Don't forget to stock up on toothbrushes and toothpaste so you can still eat the food down the line.

Heh... *sigh*
 
They have already started to decrease the temperature of the public swimming pools in my area of France. These pools are used by local schools (especially elementary schools) for kids' swimming classes, and the teachers are revolting because they don't want to deal with dozens of freezing little popsicle kids. I can't say I blame them.
It’s starting. The European energy crisis is going to kick things into high gear. There’s been important industrial corporations shutting down production because of costs of electricity. This is going to spiral and money is going to be printed off at high rate to keep the lights on until hyperinflation kicks in.
 
Yes, and in 1875 most people lived with their parents until they got married, or struck out on their own and lived with others in cramped or tight quarters. People really don't get how abnormal the age we live in really is. There are a lot of aspects to modern life that people take for granted as givens when in reality they're only sustainable because of our money printing, and continued cheap supply of energy. Boomers are going to be horrendous to be around when all of this finally comes crashing down because they've been conditioned into the modern world so thoroughly that there's no chance their senile minds will be able to cope or adapt to the destruction of it.
They already are, with certain things. Housing, for example. Every boomer I know literally cannot grasp the concept that a family with a single, or even two, full time jobs simply cannot afford to buy a house in 2022. "Just buy one, it's not hard!" Yeah they uh, want $300,000 for a 1 bedroom shack. "That's bullshit and stupid that house isn't worth more than $45,000, tell them that's what you'll pay and once they can't sell it in a month they'll come talk to you." They already got an offer for $335,000 cash. Next week they're gonna have contractors replace the carpet and add a Gazebo, then they'll be asking for $400k. "Well that's just... stupid."
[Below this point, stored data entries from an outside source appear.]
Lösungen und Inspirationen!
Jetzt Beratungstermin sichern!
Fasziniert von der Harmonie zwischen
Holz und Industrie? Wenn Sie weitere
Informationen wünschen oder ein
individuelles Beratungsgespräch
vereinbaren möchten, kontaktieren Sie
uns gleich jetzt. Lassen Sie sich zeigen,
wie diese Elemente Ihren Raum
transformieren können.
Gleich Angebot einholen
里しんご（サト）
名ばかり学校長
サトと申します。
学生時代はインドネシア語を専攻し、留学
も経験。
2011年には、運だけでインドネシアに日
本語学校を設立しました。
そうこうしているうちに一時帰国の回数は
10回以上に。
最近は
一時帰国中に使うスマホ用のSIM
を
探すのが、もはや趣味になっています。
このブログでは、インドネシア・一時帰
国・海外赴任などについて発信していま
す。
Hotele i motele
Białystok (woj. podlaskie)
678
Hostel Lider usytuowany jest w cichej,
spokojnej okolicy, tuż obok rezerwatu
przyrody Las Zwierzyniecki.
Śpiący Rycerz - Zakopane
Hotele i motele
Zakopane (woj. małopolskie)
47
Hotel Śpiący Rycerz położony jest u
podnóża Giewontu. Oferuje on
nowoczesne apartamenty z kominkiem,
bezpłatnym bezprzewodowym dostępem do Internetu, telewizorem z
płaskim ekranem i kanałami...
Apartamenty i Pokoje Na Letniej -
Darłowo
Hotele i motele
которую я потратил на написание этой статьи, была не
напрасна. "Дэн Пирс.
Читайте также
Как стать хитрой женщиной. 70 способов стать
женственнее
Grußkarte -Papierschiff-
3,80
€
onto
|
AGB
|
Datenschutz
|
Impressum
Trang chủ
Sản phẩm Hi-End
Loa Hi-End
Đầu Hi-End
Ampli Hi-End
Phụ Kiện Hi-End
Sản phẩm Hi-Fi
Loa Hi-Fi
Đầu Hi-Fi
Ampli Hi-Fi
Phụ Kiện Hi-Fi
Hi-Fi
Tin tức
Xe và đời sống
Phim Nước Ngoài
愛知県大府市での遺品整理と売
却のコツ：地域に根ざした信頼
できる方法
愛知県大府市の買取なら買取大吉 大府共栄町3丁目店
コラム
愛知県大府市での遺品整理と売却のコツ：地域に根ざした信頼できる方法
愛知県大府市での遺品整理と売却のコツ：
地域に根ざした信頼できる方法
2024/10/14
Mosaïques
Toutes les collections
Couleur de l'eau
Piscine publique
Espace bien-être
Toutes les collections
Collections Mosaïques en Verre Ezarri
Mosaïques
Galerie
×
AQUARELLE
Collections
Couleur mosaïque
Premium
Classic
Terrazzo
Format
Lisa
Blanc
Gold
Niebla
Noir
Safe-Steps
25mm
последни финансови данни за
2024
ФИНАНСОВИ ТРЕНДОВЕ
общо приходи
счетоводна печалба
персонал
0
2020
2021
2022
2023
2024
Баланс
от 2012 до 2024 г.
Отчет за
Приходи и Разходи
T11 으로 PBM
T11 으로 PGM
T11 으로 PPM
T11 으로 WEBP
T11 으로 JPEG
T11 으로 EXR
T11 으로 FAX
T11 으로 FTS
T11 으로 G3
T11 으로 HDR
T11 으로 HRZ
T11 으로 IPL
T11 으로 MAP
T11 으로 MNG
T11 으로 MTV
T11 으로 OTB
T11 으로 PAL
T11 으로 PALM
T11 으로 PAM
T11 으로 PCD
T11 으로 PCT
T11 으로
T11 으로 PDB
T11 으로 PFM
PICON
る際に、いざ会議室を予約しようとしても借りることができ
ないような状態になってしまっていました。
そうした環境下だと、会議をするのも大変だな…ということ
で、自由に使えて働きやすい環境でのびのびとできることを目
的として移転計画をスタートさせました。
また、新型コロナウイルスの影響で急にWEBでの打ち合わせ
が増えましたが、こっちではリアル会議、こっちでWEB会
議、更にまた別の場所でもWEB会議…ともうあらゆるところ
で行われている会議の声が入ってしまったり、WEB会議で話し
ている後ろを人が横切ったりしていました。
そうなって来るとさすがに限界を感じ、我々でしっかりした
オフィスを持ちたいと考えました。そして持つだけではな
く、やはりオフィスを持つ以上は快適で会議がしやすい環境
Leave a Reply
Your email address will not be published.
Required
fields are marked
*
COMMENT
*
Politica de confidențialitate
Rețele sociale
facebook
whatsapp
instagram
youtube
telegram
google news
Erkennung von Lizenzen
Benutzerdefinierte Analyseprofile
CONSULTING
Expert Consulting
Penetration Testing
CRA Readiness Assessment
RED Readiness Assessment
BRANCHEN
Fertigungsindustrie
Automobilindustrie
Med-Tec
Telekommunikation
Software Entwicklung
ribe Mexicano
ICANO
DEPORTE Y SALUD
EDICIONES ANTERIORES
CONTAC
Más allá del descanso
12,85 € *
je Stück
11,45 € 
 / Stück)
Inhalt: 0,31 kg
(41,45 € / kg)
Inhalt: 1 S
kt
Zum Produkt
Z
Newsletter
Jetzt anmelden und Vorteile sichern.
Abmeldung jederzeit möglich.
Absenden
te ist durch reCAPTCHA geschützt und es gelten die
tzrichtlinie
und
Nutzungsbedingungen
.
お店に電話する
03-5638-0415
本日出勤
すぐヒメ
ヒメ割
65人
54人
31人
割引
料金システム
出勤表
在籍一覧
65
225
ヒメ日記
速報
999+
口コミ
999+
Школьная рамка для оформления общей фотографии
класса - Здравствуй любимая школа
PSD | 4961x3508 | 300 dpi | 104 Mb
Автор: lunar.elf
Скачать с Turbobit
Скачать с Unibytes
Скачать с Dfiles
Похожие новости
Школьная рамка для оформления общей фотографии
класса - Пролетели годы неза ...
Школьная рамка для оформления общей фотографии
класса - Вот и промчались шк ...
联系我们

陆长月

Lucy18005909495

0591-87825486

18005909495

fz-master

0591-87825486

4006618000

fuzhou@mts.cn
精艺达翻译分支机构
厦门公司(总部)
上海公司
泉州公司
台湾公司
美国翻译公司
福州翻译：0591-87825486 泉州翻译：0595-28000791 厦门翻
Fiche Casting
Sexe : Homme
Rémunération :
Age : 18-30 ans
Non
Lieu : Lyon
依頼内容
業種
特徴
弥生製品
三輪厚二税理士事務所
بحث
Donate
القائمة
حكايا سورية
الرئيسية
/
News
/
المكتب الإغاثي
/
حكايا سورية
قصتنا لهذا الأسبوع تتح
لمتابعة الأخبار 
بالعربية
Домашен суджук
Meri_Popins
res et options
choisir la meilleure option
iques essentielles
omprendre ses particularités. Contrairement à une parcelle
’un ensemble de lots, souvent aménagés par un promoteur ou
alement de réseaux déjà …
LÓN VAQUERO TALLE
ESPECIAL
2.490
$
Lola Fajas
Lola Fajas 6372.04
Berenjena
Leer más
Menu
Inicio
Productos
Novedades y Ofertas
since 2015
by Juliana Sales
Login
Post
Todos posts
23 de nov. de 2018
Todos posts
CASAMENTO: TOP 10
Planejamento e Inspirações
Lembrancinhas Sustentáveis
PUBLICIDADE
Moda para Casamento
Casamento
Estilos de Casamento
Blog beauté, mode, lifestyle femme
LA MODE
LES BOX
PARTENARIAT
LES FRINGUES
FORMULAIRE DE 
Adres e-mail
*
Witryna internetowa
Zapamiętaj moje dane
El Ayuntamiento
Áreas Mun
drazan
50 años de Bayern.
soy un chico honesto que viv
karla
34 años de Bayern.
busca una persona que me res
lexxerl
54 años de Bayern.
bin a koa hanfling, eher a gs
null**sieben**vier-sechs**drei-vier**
Watching this shit collapse around them is going to be a treat. For other, non financial, examples of this, watch any normie boomer trying to deal with politics or culture shit that has changed since oh, 1980 or 1990. They literally can't grasp that things are different now, that the things they were into aren't the things modern young adults or children are into. Worse, they have a death grip on all this stuff and when they finally lose it it's going to be weird as shit in media and entertainment and the like for a few decades.
 
And now, The Complete and Utter Ass-Fucking of a Country, in Two Parts:
germany inflates.JPG

1664472405448.png

Remind me what happened again the last time Germany suffered from runaway inflation?
germany energy war.JPG

Well, gee, if only someone warned them about the dangers of being dependent on Russian oil.